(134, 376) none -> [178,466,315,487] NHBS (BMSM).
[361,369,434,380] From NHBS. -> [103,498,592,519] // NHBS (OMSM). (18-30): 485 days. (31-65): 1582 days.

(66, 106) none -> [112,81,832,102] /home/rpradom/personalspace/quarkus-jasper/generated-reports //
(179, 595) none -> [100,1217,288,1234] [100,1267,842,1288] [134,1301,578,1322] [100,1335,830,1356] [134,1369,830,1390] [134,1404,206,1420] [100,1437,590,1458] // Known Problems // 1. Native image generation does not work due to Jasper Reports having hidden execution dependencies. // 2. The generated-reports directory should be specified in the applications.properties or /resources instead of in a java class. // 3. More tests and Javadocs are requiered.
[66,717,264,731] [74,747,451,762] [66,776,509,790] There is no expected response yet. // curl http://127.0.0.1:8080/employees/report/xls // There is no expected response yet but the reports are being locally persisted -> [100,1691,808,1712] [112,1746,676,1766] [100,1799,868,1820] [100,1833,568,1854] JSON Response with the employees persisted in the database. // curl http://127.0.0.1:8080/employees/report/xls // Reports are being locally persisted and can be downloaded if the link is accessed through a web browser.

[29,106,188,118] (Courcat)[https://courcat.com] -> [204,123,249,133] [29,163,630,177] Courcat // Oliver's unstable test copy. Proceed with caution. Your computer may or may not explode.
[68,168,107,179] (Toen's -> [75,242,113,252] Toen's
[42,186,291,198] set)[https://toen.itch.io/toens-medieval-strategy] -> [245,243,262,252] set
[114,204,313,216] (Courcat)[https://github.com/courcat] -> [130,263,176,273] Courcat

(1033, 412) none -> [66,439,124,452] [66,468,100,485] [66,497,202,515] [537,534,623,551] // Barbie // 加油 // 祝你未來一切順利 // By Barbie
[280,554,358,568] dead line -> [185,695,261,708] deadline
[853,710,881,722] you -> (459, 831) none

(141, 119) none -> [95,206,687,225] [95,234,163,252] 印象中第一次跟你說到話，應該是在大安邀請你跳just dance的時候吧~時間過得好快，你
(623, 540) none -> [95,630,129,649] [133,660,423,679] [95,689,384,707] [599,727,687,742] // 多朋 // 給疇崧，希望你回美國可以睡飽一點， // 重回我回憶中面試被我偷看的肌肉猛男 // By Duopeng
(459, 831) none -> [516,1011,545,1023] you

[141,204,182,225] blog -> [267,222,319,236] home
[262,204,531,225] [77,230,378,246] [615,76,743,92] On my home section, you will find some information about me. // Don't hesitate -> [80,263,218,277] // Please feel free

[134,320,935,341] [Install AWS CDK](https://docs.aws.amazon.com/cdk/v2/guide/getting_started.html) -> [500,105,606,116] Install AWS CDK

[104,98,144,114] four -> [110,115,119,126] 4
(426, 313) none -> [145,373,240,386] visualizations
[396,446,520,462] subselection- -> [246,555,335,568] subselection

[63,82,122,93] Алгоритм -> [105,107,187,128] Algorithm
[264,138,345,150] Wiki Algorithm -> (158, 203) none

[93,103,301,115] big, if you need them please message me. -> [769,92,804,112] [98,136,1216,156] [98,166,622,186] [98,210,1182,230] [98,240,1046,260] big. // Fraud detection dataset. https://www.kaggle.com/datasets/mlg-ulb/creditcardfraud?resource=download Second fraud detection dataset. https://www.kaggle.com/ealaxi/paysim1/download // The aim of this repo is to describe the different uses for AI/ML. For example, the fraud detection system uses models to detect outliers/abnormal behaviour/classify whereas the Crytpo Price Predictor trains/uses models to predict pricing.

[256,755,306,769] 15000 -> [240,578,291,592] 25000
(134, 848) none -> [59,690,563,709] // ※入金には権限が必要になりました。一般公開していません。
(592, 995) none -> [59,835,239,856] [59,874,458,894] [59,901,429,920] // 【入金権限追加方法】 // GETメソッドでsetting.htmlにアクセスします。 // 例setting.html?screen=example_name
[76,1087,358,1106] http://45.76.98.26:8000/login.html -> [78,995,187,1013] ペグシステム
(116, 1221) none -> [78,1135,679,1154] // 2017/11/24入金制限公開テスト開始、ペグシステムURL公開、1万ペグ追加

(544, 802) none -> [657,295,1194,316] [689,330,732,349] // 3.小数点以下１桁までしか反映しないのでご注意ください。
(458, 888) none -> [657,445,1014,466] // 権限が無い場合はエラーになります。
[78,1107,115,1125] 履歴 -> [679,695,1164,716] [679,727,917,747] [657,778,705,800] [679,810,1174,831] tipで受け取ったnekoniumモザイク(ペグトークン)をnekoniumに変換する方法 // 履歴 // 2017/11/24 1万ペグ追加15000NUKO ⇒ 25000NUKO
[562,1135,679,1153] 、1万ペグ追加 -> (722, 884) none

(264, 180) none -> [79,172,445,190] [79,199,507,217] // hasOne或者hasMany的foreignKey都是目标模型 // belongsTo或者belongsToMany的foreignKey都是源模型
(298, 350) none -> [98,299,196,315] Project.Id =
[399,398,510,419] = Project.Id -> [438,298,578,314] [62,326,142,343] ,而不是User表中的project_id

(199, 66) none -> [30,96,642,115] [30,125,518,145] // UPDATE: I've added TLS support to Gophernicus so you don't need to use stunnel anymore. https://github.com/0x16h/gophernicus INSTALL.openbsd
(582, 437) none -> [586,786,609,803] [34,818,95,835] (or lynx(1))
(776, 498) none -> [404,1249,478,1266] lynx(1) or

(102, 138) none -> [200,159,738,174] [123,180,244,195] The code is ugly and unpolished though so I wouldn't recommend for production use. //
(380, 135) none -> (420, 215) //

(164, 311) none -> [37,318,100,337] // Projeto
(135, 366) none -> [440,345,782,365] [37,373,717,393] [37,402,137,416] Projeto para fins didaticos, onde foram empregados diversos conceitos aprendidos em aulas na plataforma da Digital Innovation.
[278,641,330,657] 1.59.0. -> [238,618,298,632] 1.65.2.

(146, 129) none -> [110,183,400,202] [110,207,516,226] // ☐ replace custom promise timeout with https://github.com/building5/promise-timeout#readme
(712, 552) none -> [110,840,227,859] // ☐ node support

# Action item
Only the lines containing "lynx" are needed; pull them out of the listing.

# Task solution
(582, 437) none -> [586,786,609,803] [34,818,95,835] (or lynx(1))
(776, 498) none -> [404,1249,478,1266] lynx(1) or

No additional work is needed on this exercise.